すべて無料のスポーツニュース&動画アプリの決定版!

QRコードを読み込んでダウンロード

Sportsbull QRCode

豪雨泳いで避難、濡れずに残ったバット「野球やりたい」

2019年7月22日10時36分

シェア

 (21日、高校野球愛媛大会 今治西4-0野村)

 第2シードの今治西を相手に、野村は踏ん張っていた。失点は1イニング1点以内。しかし八回裏、エースの高橋良太君(3年)が2連続死球で2死一、二塁。打席には相手のエース、村上滉典君(同)。

 捕手で主将の林貴斗君(同)がマウンドに駆け寄り、明るく声をかけた。「そんなにエース対決が好きかっ」。緊張がほぐれたのか、高橋君は村上君を中飛に打ち取った。林君はベンチに戻りながら、「ナイスファイッ」。ミットを掲げ、高橋君をたたえた。

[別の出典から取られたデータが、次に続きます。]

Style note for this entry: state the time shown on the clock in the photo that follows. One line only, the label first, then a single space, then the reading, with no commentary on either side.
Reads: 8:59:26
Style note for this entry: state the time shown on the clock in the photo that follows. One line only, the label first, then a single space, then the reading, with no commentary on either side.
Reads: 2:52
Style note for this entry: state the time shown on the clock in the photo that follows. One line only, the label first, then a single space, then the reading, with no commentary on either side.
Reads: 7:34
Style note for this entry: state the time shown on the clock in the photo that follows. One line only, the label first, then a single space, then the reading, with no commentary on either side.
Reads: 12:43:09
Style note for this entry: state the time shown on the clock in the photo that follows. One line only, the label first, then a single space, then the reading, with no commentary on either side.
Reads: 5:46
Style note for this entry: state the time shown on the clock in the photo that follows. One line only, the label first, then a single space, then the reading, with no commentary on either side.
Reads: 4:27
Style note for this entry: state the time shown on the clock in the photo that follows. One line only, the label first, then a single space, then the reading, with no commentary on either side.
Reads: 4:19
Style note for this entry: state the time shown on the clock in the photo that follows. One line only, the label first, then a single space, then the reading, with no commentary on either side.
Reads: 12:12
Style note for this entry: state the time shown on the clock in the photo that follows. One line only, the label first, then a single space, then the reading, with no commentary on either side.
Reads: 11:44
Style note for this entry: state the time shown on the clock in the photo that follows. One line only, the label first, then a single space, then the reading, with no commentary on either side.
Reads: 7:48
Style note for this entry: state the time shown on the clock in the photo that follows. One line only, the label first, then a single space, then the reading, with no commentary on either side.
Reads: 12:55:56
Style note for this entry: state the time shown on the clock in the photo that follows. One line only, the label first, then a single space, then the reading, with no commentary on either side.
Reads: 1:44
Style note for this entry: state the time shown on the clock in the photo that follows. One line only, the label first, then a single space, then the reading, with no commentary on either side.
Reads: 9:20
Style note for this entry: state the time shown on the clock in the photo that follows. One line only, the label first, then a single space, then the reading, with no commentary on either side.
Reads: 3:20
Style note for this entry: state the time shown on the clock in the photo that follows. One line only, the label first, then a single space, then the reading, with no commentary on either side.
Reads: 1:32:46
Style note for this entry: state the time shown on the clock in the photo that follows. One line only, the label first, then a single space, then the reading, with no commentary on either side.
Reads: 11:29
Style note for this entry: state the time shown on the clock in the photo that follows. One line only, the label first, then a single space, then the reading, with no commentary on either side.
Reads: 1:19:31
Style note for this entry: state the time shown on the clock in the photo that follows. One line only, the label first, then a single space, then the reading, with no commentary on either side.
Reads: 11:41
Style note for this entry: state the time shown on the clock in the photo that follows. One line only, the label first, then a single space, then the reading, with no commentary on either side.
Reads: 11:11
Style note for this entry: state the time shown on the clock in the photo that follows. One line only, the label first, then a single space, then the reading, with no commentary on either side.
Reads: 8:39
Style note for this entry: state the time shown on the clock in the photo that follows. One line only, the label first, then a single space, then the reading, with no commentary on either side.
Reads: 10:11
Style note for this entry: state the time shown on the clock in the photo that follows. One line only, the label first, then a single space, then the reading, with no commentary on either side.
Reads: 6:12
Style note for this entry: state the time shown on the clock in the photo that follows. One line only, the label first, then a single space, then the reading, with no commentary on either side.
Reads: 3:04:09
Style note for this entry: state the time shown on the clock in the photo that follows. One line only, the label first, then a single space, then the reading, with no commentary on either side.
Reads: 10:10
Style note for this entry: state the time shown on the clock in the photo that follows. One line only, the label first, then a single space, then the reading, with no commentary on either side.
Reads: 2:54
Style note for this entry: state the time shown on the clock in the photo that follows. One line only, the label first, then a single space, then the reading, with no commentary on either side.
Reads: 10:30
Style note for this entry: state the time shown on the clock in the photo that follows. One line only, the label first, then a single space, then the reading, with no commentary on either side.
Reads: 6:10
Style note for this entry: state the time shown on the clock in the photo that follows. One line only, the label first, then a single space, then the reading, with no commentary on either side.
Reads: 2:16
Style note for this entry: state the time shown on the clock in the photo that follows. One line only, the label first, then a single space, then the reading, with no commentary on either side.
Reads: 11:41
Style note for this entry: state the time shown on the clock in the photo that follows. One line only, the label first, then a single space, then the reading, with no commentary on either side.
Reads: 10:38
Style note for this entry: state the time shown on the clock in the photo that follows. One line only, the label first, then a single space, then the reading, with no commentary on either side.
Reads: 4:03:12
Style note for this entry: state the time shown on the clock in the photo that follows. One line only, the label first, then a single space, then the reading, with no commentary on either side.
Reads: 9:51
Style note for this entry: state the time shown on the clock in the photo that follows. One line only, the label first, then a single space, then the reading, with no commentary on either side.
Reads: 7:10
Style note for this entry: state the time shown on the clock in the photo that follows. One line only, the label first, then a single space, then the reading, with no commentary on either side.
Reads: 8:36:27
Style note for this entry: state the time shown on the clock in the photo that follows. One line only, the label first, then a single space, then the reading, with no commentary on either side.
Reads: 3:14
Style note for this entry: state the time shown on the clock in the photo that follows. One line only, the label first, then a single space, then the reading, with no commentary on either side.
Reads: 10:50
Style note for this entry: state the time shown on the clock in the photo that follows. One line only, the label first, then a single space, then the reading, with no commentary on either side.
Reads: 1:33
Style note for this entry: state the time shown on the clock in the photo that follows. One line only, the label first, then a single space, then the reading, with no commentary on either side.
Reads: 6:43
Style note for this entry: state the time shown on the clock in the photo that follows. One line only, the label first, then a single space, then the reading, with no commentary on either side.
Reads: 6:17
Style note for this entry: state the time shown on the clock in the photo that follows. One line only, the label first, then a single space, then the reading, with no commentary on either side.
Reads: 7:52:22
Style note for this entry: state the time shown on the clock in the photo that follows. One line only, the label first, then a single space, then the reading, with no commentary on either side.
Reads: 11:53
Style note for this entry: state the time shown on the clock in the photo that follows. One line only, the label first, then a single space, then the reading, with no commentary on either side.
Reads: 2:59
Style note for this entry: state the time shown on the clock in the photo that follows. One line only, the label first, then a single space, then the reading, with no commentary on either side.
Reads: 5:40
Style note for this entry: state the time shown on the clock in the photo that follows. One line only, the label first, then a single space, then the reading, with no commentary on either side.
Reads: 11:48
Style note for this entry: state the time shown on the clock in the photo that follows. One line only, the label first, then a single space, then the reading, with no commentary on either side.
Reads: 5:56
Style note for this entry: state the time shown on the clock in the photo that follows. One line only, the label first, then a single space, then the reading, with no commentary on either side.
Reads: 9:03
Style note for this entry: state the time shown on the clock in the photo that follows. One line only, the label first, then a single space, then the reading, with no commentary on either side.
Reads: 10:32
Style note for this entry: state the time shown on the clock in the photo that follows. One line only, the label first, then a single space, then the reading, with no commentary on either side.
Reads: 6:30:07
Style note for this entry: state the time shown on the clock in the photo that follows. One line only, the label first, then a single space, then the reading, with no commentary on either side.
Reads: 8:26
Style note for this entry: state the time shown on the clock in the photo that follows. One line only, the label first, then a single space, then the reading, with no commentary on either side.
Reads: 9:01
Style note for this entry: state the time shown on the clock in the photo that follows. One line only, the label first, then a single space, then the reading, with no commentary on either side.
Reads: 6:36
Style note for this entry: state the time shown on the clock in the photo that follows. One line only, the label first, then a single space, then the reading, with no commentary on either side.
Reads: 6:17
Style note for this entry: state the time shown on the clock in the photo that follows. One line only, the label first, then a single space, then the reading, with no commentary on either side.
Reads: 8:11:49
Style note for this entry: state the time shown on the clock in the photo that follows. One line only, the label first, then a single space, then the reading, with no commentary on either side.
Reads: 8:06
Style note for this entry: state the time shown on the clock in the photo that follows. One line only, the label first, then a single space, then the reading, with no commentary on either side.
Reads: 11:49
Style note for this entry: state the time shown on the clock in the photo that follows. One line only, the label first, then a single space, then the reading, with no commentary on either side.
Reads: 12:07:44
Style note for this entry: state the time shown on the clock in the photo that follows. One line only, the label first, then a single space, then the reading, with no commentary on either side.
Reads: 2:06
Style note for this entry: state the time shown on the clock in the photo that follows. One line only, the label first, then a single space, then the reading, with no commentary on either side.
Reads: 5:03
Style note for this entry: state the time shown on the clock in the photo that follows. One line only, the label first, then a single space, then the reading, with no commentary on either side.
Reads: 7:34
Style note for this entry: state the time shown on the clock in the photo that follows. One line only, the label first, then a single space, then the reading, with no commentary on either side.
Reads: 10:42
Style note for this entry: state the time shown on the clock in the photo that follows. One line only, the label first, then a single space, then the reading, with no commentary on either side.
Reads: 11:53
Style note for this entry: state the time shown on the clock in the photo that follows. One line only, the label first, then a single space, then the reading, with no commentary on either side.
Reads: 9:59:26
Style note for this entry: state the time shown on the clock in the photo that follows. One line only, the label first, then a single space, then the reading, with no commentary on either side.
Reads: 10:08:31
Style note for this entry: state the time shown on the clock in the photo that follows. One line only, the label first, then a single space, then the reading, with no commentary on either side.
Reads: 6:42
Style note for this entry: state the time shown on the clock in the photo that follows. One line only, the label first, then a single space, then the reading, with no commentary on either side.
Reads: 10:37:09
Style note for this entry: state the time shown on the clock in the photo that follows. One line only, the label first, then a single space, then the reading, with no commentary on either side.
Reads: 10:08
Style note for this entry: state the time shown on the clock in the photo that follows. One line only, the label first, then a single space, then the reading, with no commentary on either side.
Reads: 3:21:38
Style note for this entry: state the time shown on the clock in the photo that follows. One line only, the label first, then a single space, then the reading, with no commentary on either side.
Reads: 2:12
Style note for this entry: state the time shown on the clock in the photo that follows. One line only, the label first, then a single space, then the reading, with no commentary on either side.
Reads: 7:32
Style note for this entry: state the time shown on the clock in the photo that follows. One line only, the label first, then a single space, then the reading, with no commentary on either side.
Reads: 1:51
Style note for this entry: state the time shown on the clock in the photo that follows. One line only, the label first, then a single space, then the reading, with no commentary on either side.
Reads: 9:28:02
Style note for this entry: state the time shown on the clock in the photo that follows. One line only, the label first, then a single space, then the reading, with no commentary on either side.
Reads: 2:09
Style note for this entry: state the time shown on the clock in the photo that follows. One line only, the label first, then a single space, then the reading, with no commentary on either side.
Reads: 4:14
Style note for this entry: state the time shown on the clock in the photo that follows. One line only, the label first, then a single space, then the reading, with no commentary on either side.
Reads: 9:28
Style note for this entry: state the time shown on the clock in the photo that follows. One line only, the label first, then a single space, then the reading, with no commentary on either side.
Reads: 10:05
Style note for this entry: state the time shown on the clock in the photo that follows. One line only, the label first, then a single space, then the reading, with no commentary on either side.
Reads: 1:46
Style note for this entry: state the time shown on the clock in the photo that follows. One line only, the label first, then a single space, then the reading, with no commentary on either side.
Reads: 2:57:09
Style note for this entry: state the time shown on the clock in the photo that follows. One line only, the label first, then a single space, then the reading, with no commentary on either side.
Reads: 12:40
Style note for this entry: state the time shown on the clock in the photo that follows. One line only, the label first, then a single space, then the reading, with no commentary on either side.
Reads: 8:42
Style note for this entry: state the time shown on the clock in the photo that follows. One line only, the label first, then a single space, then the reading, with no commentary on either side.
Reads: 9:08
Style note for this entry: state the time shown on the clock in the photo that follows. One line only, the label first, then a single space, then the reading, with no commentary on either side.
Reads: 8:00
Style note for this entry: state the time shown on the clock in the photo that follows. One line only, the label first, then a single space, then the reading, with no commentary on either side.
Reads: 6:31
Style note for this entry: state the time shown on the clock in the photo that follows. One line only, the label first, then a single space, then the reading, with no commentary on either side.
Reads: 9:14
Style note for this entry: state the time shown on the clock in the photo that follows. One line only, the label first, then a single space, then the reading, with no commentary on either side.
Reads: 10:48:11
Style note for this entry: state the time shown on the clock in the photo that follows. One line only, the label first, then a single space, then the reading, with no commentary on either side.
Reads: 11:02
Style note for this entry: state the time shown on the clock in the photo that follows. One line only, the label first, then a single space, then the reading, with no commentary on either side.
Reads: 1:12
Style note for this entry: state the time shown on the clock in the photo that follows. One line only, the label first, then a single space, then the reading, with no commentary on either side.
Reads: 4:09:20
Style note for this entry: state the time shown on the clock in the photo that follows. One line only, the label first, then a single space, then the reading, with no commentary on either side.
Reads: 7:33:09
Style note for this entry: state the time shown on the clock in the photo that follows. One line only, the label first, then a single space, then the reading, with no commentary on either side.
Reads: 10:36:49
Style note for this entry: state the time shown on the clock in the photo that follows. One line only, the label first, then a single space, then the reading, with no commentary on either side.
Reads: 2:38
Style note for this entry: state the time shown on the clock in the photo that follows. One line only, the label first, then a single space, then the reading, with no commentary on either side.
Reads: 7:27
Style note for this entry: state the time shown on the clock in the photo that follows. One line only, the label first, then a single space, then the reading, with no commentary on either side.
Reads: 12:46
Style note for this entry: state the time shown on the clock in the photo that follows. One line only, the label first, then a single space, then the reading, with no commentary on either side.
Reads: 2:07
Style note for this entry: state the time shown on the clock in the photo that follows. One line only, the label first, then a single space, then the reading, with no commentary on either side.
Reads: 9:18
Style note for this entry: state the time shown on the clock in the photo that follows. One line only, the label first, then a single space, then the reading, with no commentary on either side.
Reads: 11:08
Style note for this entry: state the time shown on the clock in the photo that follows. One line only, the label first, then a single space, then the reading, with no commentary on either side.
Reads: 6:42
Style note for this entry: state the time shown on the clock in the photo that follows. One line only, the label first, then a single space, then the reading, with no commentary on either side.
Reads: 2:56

 林君は西日本豪雨で被災し、野球をあきらめかけた経験がある。昨年7月7日の早朝、愛媛県西予市を流れる肱川が氾濫(はんらん)。川近くにある自宅の2階で寝ていた林君は、避難を呼びかける放送に気づいて起きた。

 「あっ」と声が出た。階段の途中まで泥水が迫っていた。2階の窓から外に出て、隣家に飛び移った。途中、首まで水につかりながら泳ぎ、避難所の公民館にたどり着いた。

 自宅は全壊。「もう野球どころじゃない」と思ったが、水がひいて自宅に戻ると、泥まみれだった自宅の2階にバットとミット、ユニホームがぬれずに残っていた。畳が水に浮いて、無事だったのかもしれない。道具を見て思った。「野球をやりたい」

 直後の愛媛大会後、当時の監督・長滝剛さん(現・宇和島東監督)が林君を主将に推した。長滝さんは「死ぬかもしれない経験をした林の言葉には重みが出ると思った」と言う。

 豪雨から1年。林君は今も両親、姉と仮設住宅で暮らしている。仮設住宅は野球部が普段練習する西予市営野村球場の裏にある。

 家の前で素振りをしていると、仮設住宅に暮らす人たちから「頑張れよ」「期待してるぞ」と声をかけられた。「街が大変な時に野球に集中させてくれた。試合に勝って地域の方に恩返しがしたい」。そう誓って臨んだ最後の夏だった。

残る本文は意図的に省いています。